Mathematicians Gary Rosen, Cymra Haskell, Chunming Wang and Mohammed Ziane for “Freshman Calculus as a Laboratory Science: Training in the Mathematical Sciences for the 21st Century,” which integrates computers into freshman calculus, using real-world problems in finance, forensic science, biology, music and art.

Scholar, Citizen, Scientist
The Gerontological Society of America has bestowed its prestigious Donald P. Kent Award upon Margaret Gatz, professor of psychology, gerontology and preventive medicine. The award recognizes the scholar “who best exemplifies the highest standards for professional leadership in gerontology through teaching, service and interpretation of gerontology to the larger society.” Gatz is well known for her studies of dementia in Swedish twins, which look at risk and protective factors for Alzheimer’s disease and Parkinson’s disease. She aims to identify and publicize lifestyle changes that improve the chances of living a dementia-free old age. Gatz also leads the College’s graduate program in clinical psychology and aging, one of the few U.S. programs of its kind. She will deliver the Kent Lecture at the 2007 society’s annual meeting.
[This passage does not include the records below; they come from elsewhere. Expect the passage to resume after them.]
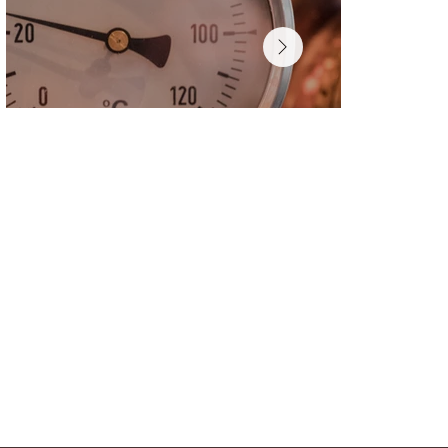
Schnelle Lieferung
Zuverlässig und sicher liefern wir zu
Ihnen nach Hause.
Hohe Qualität
Nur ausgewählte Produkte von bester
Qualität.
Mit Liebe ausgewählt
Wir wählen jedes Produkt mit Sorgfalt
& Herz aus.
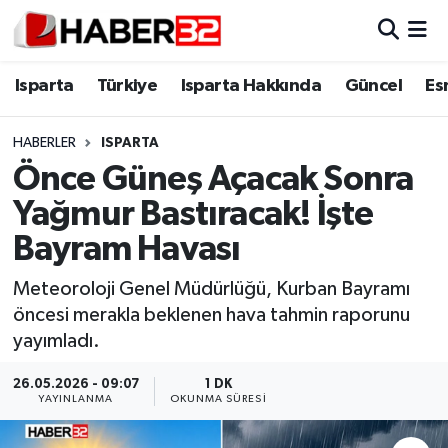
Isparta
Isparta Nöbetçi Eczaneler
Isparta
Türkiye
Isparta Hakkında
Güncel
Es
Isparta Hakkında
Isparta Hava Durumu
HABERLER
ISPARTA
Önce Güneş Açacak Sonra
Esnaf Diyor ki;
Isparta Trafik Yoğunluk Haritası
Yağmur Bastıracak! İşte
ASAYİŞ
Süper Lig Puan Durumu ve Fikstür
Bayram Havası
BİLİM VE TEKNOLOJİ
Tüm Manşetler
Meteoroloji Genel Müdürlüğü, Kurban Bayramı
öncesi merakla beklenen hava tahmin raporunu
EĞİTİM
Son Dakika Haberleri
yayımladı.
GENEL
Haber Arşivi
26.05.2026 - 09:07
1 DK
YAYINLANMA
OKUNMA SÜRESI
Güncel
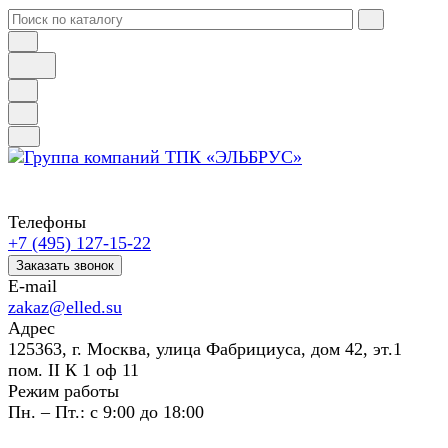
Телефоны
+7 (495) 127-15-22
Заказать звонок
E-mail
zakaz@elled.su
Адрес
125363, г. Москва, улица Фабрициуса, дом 42, эт.1
пом. II К 1 оф 11
Режим работы
Пн. – Пт.: с 9:00 до 18:00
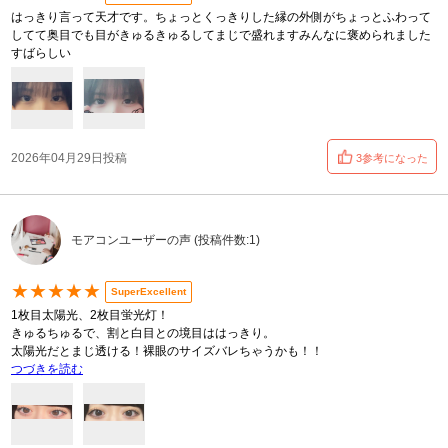
はっきり言って天才です。ちょっとくっきりした縁の外側がちょっとふわって
してて奥目でも目がきゅるきゅるしてまじで盛れますみんなに褒められました
すばらしい
2026年04月29日投稿
3参考になった
モアコンユーザーの声 (投稿件数:1)
★★★★★
SuperExcellent
1枚目太陽光、2枚目蛍光灯！
きゅるちゅるで、割と白目との境目ははっきり。
太陽光だとまじ透ける！裸眼のサイズバレちゃうかも！！
つづきを読む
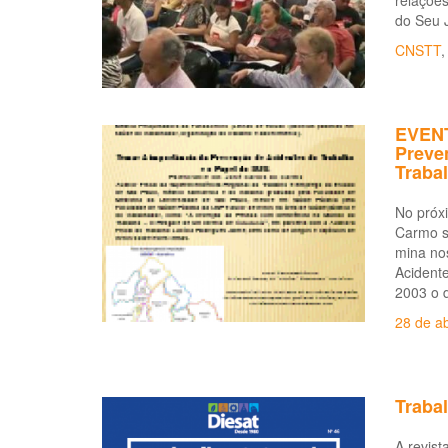
relações
do Seu J
CNSTT
EVENT
Preve
Traba
No próx
Carmo s
mina no
Acidente
2003 o 
28 de ab
Trabal
A revist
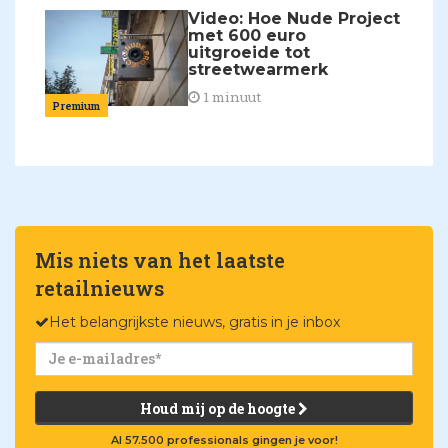
Video: Hoe Nude Project
met 600 euro
uitgroeide tot
streetwearmerk
1 minuut
Premium
Mis niets van het laatste
retailnieuws
Het belangrijkste nieuws, gratis in je inbox
Houd mij op de hoogte
Al 57.500 professionals gingen je voor!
Physicist, Playwright Partner
Clifford Johnson, professor of physics, and Oliver Mayer, assistant professor
of theater, received funding from the Alfred P. Sloan Foundation Science & Technology Initiative to develop their one-act draft of Dark Matters into a
full-length play. The play is about two particle physicists and a musician. Actors Marlene Forte, Tony Plana and Gregory Itzin performed stage readings of the play at the Pasadena Playhouse in July.

2006 PEN Literary Award
In December, Percival Everett, professor of English, received the 2006 PEN Literary Award in fiction for his novel Wounded (Graywolf, 2005). “Wounded is a brilliant re-imagining of the Western and a sophisticated examination of race and sexuality, done with exemplary finesse and lack of pretentiousness,” the judges said. “Everett’s beautiful and remarkably economical prose style packs an enormous amount of action and emotional development into a small number of pages.” Everett is the author of 16 books, including American Desert, Erasure and Glyph. PEN Center USA began the annual awards in 10 categories in 1982.